Passanten sitzen am Ufer der Elbe vor der Kulisse der Dresdner Altstadt mit der Katholischen Hofkirche auf zwei Klappstühlen.  | Bildquelle: dpa

Nationale Tourismus-Strategie Die Urlaubspläne der Regierung

Stand: 30.04.2019 16:30 Uhr

Urlaub machen in Deutschland ist beliebt. Doch die Branche klagt - zu wenig Personal, zu viel Bürokratie. Die Bundesregierung will jetzt helfen - und legt erstmals eine Tourismus-Strategie vor.

Von Vera Wolfskämpf, ARD-Hauptstadtstudio

Der Tourismus wächst, auch in Deutschland: Im vergangenen Jahr hat es fast 478 Millionen Übernachtungen von Gästen gegeben, ein neuer Rekordwert. Dennoch sind Hoteliers und Reiseunternehmer nicht wunschlos glücklich. Sie klagen über zu viel Bürokratie, das Personal fehlt und große Buchungsplattformen drücken die Preise.

Die Bundesregierung hat sich jetzt vorgenommen, erstmals eine Tourismus-Strategie zu entwickeln. Dabei will sie keine Werbung für die Ostsee oder den Schwarzwald machen. Das Bundeswirtschaftsministerium schaut vielmehr auf die Hotel- und Gaststättenbetreiber, die Reiseveranstalter und Busunternehmen. Ziel sei, die kleinen und mittleren Betriebe zu unterstützen, sagt der Tourismus-Beauftragte der Bundesregierung, Thomas Bareiß. Und wie? "Durch ganz konkrete Rahmenbedingungen, die wir schaffen wollen: Dazu zählt das Thema Fachkräfte, die Arbeitszeiten und die steuerlichen Rahmenbedingungen. Die Tourismus-Branche möchte eher Freiräume als Programme haben."

Touristen lassen sich auf einem Kanal im Spreewald mit dem Kahn kutschieren. | Bildquelle: dpa
galerie

Venedig-Feeling im Spreewald: Touristen lassen sich im Kahn herumschippern.

Schnelles Internet, Handy-Empfang, umweltfreundlich

Es geht also nicht um Fördergeld für neue Hotels oder touristische Attraktionen. Kostenlos sind die meisten Ziele der Regierung trotzdem nicht zu erreichen: Mehr Urlauber aufs Land locken zum Beispiel - das braucht schnelles Internet und Handy-Empfang überall. Auch müssen die Reiseziele gut erreichbar sein, zum Beispiel mit dem Zug.
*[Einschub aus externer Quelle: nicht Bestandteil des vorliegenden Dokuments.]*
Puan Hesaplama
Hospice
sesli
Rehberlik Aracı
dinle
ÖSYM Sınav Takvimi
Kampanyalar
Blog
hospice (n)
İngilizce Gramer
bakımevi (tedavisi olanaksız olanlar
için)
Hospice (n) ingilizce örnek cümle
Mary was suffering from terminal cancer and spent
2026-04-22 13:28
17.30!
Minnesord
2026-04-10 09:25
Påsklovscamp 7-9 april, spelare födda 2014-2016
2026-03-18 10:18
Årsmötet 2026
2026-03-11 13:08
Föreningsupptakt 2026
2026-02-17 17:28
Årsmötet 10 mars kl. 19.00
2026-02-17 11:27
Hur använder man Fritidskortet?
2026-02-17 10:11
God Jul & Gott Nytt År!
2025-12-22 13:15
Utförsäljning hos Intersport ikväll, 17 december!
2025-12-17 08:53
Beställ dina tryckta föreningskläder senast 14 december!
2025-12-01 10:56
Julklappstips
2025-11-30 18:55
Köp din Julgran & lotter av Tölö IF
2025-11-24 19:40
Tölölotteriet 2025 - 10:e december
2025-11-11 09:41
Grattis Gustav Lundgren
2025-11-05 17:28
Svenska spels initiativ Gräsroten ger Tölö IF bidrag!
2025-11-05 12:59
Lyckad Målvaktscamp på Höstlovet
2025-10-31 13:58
Und das alles soll sich laut den Eckpunkten nicht negativ auf Klima, Umwelt und Gesundheit auswirken.

Auch um weniger Bürokratie geht es. Der Tourismus-Beauftragte Bareiß schlägt zum Beispiel digitale Meldescheine vor. Außerdem ist der CDU-Politiker für flexiblere Arbeitszeiten: "In Zeiten, wie zum Beispiel im Sommer, wenn in den Biergärten und in der Gastronomie viel los ist, stelle ich mir vor, dass wir eine Wochenarbeitszeit machen können und damit Flexibilität ermöglichen. Allerdings müssen wir aufpassen, auch die Arbeitsbedingungen müssen gut sein und da hat die Branche ihre Hausaufgaben."

Und dafür spielen neben der Bezahlung natürlich auch die Arbeitszeiten eine Rolle. Und da wird das SPD-geführte Arbeitsministerium vielleicht weniger flexibel sein. Bis Anfang nächsten Jahres soll die Tourismus-Strategie stehen, gemeinsam erarbeitet mit den Bundesländern und Unternehmen.

Sonnenhungrige Besucher bevölkern den Strand des Ostseebades Binz. | Bildquelle: dpa
galerie

Wie auf Malle, aber näher: das Ostseebad Binz

FDP setzt auf Arbeitskräfte aus dem Ausland

Die FDP hofft dann auf konkretere Vorschläge. Außerdem drängt ihr tourismuspolitischer Sprecher, Marcel Klinge, mit Blick auf den Fachkräftemangel zur Eile: "Wichtig ist für uns, dass wir endlich zu einer geordneten Fachkräftezuwanderung kommen. Die Bundesregierung ist seit Monaten den entsprechenden Gesetzentwurf schuldig." Die Branche brauche Fachkräfte aus dem Ausland. "Eigentlich sollten wir keine Zeit mehr verlieren und brauchen da eine vernünftige Regelung. Und wir müssen mehr beim Thema Ausbildung und Umschulung tun, weil hier auch viel Potenzial für die Branche liegt."

Linkspartei setzt auf bessere Arbeitsbedingungen

Die Linke fordert, die Arbeitsbedingungen in der Branche zu verbessern. Die Tourismus-Strategie müsse sozial sein, so die tourismuspolitische Sprecherin Kerstin Kassner. Zum Beispiel brauche es Konzepte, um Kinder- und Jugendreisen für alle Einkommensgruppen zu ermöglichen. Auch aus ökologischen Gründen ist die Linke nicht dafür, dass noch mehr Urlauber zu den beliebten deutschen Reisezielen kommen. Die Bundesregierung will dagegen, dass der Tourismus in Deutschland weiter wächst.

Bundesregierung will Tourismus-Branche stärken
Vera Wolfskämpf, ARD Berlin
30.04.2019 15:58 Uhr

Download der Audiodatei

Wir bieten dieses Audio in folgenden Formaten zum Download an:

Hinweis: Falls die Audiodatei beim Klicken nicht automatisch gespeichert wird, können Sie mit der rechten Maustaste klicken und "Ziel speichern unter ..." auswählen.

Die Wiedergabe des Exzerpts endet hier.